I have a rtf file in which I have to make some text replacements with some language specific characters (UTF8). After the replacements I try to save to a new rtf file but either the characters are not set right(strange characters) or the file is saved with all the rtf raw code and all the formatting.
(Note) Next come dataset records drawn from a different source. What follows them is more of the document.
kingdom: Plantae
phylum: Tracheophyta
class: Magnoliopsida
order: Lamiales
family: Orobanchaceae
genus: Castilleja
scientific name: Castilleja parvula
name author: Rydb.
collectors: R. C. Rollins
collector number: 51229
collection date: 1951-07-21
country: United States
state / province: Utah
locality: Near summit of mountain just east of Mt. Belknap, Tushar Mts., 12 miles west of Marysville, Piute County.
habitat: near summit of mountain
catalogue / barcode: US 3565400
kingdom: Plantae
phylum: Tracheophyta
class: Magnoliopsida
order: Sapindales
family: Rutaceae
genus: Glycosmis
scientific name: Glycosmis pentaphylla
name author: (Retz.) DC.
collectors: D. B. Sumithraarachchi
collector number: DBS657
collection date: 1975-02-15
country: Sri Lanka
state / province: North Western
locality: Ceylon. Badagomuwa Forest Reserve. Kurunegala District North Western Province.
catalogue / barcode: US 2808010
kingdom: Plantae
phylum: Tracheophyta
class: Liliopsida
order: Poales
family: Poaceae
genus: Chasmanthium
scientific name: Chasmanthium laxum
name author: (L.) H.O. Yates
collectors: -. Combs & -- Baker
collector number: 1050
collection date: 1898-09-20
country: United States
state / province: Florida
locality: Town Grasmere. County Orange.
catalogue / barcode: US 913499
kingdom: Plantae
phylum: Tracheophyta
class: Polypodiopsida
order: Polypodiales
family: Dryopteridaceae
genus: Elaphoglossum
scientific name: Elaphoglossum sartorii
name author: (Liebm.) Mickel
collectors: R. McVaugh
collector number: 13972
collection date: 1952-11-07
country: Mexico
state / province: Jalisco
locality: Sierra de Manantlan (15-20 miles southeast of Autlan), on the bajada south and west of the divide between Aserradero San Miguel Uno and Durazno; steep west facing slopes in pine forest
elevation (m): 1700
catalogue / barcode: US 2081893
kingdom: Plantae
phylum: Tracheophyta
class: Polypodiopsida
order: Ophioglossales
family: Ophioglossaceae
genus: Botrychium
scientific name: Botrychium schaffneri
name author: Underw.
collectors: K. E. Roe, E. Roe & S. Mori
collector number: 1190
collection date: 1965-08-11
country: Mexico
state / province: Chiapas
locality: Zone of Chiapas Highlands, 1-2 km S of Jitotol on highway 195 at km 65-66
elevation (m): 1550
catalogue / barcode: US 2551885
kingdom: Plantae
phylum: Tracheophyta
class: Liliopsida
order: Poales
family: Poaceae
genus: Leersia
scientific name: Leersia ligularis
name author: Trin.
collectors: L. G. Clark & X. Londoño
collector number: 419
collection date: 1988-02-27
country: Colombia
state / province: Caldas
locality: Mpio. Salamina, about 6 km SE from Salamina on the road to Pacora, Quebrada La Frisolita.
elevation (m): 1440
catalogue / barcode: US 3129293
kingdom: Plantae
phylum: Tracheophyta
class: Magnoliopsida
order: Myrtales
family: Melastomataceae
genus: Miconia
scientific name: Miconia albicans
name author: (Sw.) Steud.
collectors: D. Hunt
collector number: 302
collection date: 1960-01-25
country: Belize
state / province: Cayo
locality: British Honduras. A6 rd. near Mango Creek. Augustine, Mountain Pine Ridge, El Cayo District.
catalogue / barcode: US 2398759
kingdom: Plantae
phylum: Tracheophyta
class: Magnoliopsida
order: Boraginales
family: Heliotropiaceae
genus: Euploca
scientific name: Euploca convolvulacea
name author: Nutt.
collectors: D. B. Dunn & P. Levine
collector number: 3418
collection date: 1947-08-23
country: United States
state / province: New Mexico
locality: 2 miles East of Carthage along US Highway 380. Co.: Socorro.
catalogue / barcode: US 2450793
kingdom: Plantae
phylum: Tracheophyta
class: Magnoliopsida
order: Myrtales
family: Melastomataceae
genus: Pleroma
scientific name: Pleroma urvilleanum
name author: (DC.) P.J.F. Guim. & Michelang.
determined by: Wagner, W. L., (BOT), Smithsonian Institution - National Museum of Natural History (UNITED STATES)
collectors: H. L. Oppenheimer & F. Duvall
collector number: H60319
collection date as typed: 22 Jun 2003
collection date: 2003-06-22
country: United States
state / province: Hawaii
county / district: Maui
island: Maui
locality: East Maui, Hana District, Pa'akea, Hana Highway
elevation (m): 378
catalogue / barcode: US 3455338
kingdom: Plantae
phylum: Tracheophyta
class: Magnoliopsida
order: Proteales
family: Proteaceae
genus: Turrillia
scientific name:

Here is my code:

var fs = new FileStream(@"F:\projects\projects\RtfEditor\Test.rtf", FileMode.Open, FileAccess.Read);
//reads the file in a byte[]
var sb = FileWorker.ReadToEnd(fs);
var enc = Encoding.GetEncoding(1250);
//var enc = Encoding.UTF8;
var sbs = enc.GetString(sb);
var sbsNew = sbs.Replace("#test/#", "ă î â șșțț");
//first writting aproach
var fsw = new FileStream(@"F:\projects\projects\RtfEditor\diac.rtf", FileMode.Create, FileAccess.Write);                                     
fsw.Write(enc.GetBytes(sbsNew), 0, enc.GetBytes(sbsNew).Length);
fsw.Flush();
fsw.Close();

In this aproach, the result file is the right one but the characters "șșțț" are shown as "????".

//second writing aproach
using (StreamWriter sw = new StreamWriter(fsw, Encoding.UTF8))
{
    sw.Write(sbsNew);
    sw.Flush();
}

In this aproach, the result file is a rtf file but with all rtf raw code and formatting and the special characters are saved right (șșțț appear correcty, no more ????)


Solution

  • A RTF file can directly contain 7-bit characters only. Everything else needs to be encoded into escape sequences. More detailed information can be found in e.g. this Wikipedia article.